Professionalism, and utter tackiness.
It’s a minefield. It’s a shame, because there is a lot of good potential at the core of hypnotherapy, but for the most part it is wasted by poor training, people wanting a career change or to make a fast buck, massive egos, and naff, naff marketing. If you think this doesn’t apply to you, then you’re missing the point – it applies to the market, affecting and influencing all of your potential customers.
Hypnocrisy is about:
Hypnocrisy is written in a very candid, down-to-earth way – addressing the subtleties that most other books gloss over, answering the “what if” moments that other books miss. Its written from years of experience of handling a varied range of clients, situations and professional decisions. It challenges the reader, stimulates new thought, and will provide enough reframes for you and your practice to get you out of those ruts you may feel from time to time.

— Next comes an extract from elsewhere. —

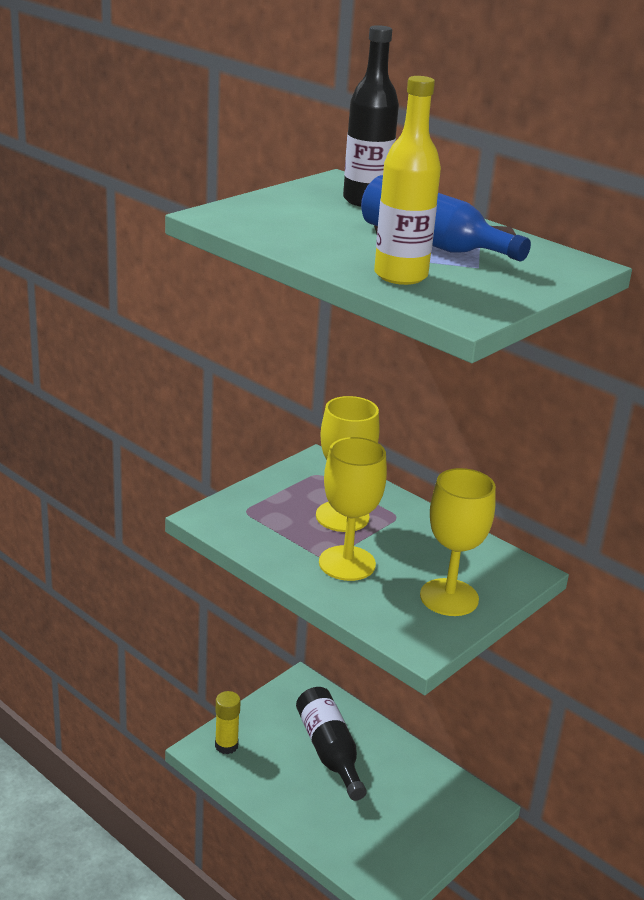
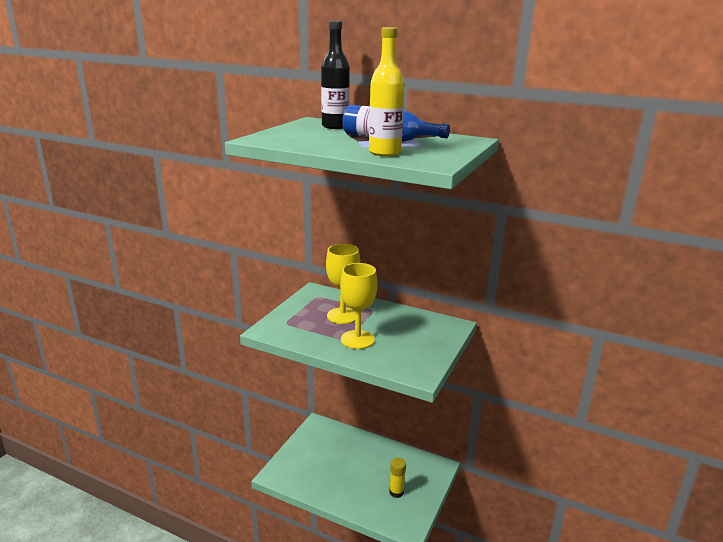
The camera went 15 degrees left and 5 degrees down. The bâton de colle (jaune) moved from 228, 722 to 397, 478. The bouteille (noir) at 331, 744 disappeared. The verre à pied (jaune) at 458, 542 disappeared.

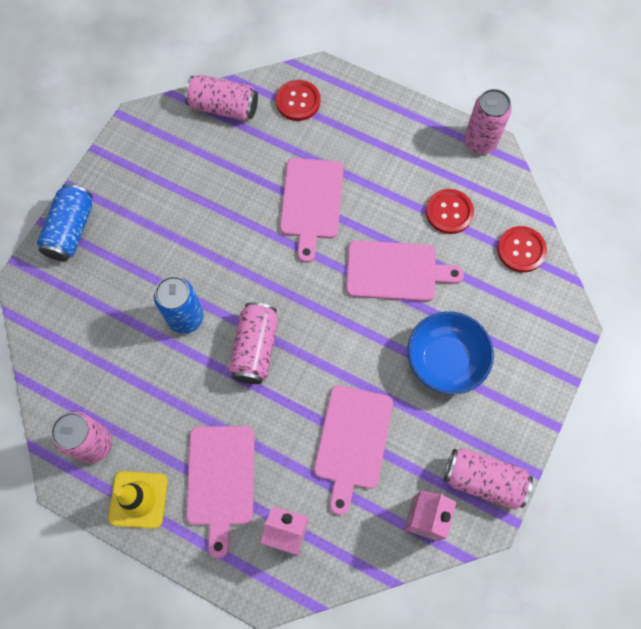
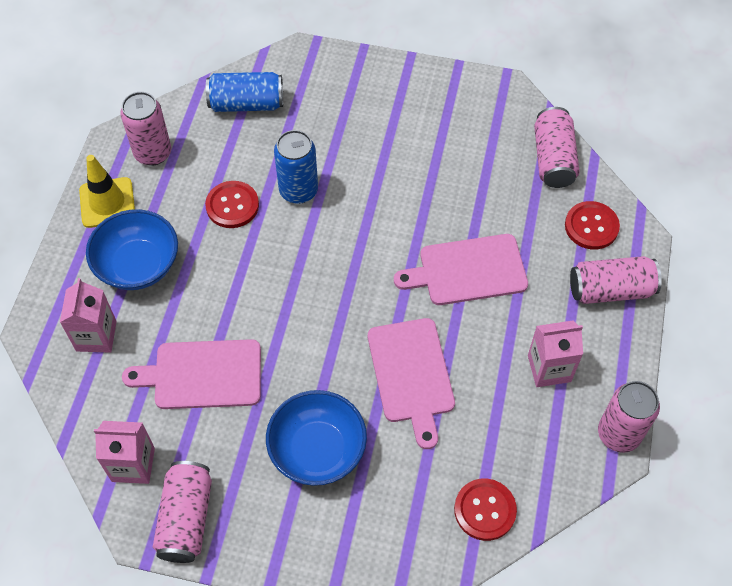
The camera went 75 degrees right and 10 degrees down. The planche à découper (rose) at 220, 492 was replaced by the bol (bleu) at 132, 249. The bouton (rouge) moved from 450, 211 to 232, 204. The canette (bleu) moved from 64, 222 to 244, 92. The brique de lait (rose) at 555, 353 appeared. The canette (rose) moved from 253, 343 to 616, 280.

I’m aware that most hypnotherapists won’t the purchase the labours of my experiences and efforts – because they are notoriously tight-fisted. Ironically, those mind-sets won’t benefit from the section of the book that addresses it.

In the late 1800′s, a German maths teacher believed he had taught a horse, called Clever Hans, to do maths. The horse would spell out answers by tapping his foot. You have to remember that in the 19th century, before the convenience of pocket calculators, it seemed immensely appealing to consult a horse in your desk drawer if your receipt from Tesco didn’t seem to add up.
Clever Hans would lift his hoof the right number of times in response to seeing written numbers, up to 10. The teacher, called Herr Wilhelm von Osten, would write a 7 on a chalk board, the horse would say “oh yes, easy one this” and tap his hoof seven times, much to his masters delight. Then, he would count the answers to simple sums. He was believed to have the maths ability of a 14 year old (probably the equivalent of about 27 in today’s intellectual climate). Eventually, Wilhelm shared the mathematical delights of his horse, creating a buzz all over Germany.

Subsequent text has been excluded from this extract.